MOSCOW, Russia -- Ukraine has begun an informational campaign to popularize the idea of NATO membership. There is $3 million budgeted for the campaign.

Boris Tarasyuk, former Foreign Minister, is a well-respected politician who will be explaining the benefits of NATO to Ukrainians.

The government hopes to reduce the number of its citizens opposed to the idea significantly by December, when Ukraine hope to receive a NATO Membership Action Plan.

The idea for the campaign arise at the beginning of the year, at the same time as Ukrainian President Viktor Yushchenko stated that a referendum was necessary on Ukraine's NATO membership.

The campaign itself began only in the last few days. Well-known politicians, such as Boris Tarasyuk, chairman of the Supreme Rada Committee on European Integration, have taken to the road to explain the idea to the people.

Ukrainian state television will soon begin showing “positive programming” devoted to NATO.

“NATO's refusal to give Ukraine a Membership Action Plan at the Bucharest summit was a hard blow to Yushchenko's image,” commented Dmitro Ponomarchuk, president of the Free Journalists Foundation. “Now it is a matter of honor for the president.”

According to the International Institute of Sociology in Kiev, only 18 percent of Ukrainians support the idea of the country's membership in NATO, while 62 percent oppose it.

NATO has 39-percent support in Western Ukraine, and 6-percent support in Eastern Ukraine.

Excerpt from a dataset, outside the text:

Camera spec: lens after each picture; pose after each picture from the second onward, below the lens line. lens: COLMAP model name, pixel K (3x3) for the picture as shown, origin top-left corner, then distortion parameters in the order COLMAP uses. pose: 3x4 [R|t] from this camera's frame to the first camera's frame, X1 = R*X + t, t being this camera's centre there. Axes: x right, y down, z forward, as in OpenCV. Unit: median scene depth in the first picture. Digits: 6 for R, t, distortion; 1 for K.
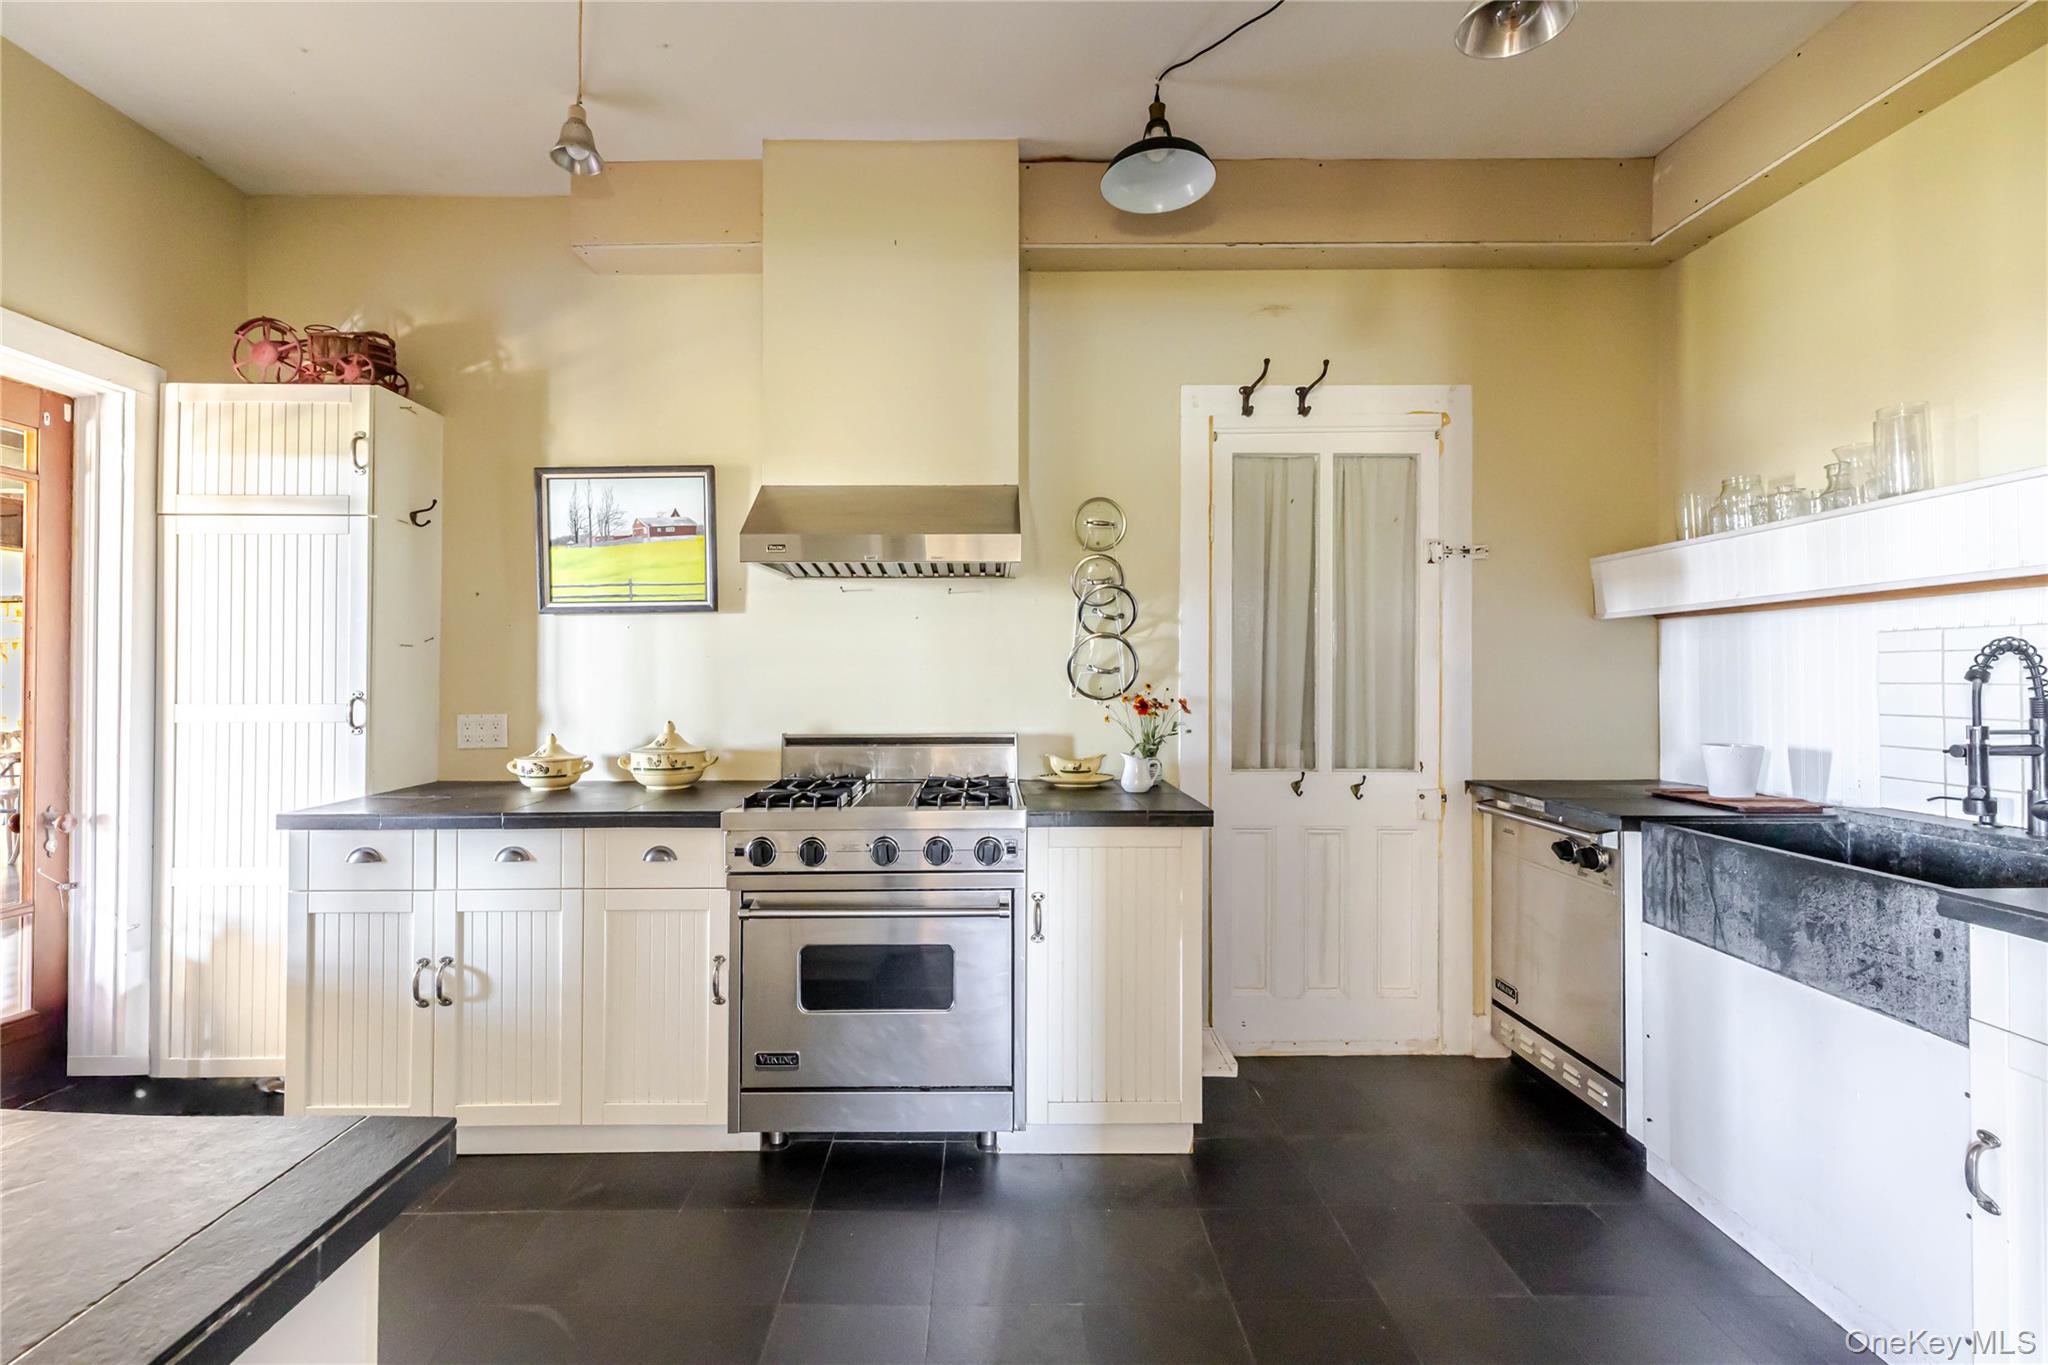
lens RADIAL K [[886.5, 0, 1019.7], [0, 886.5, 668.2], [0, 0, 1]] dist [-0.004578, -0.000391]
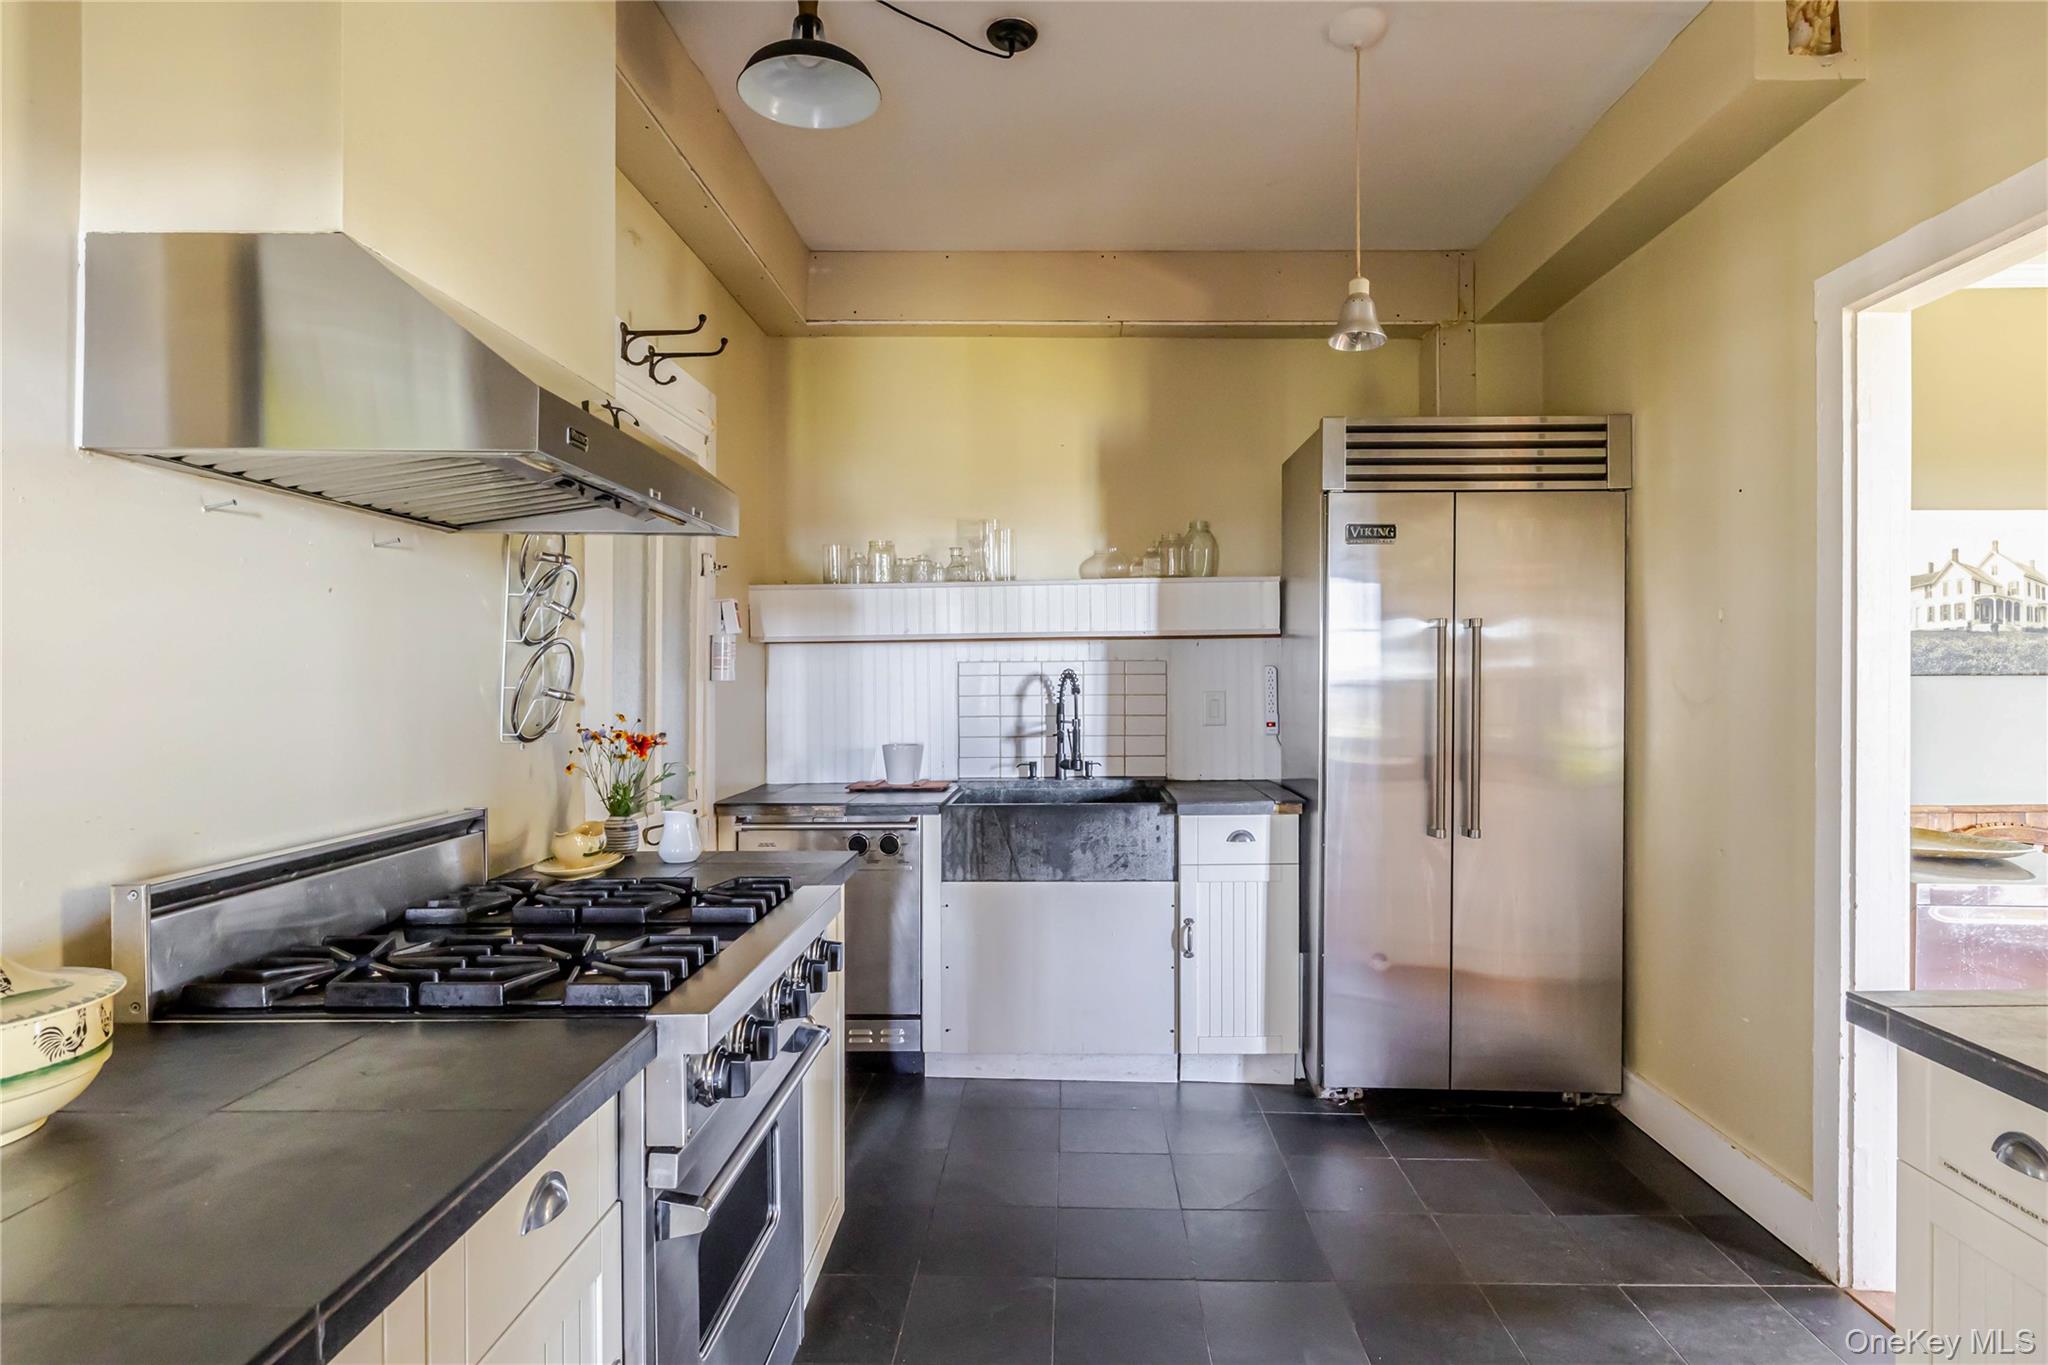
lens RADIAL K [[1109.4, 0, 1026.9], [0, 1109.4, 679.9], [0, 0, 1]] dist [0.006911, 0.000162]
pose [[0.025292, -0.006486, 0.999659, -1.046908], [-0.002778, 0.999975, 0.006558, -0.026505], [-0.999676, -0.002943, 0.025273, 0.936318]]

“Everything depends on how delicately Russia will behave toward Ukraine,” International Institute of Sociology president Valery Khmelko said.

“It is clear from our statistics how painfully people react when they do not want to consider them citizens of a sovereign state and threaten them with missiles. So the Russian politicians themselves are working toward the likelihood that Ukrainians will vote for NATO.”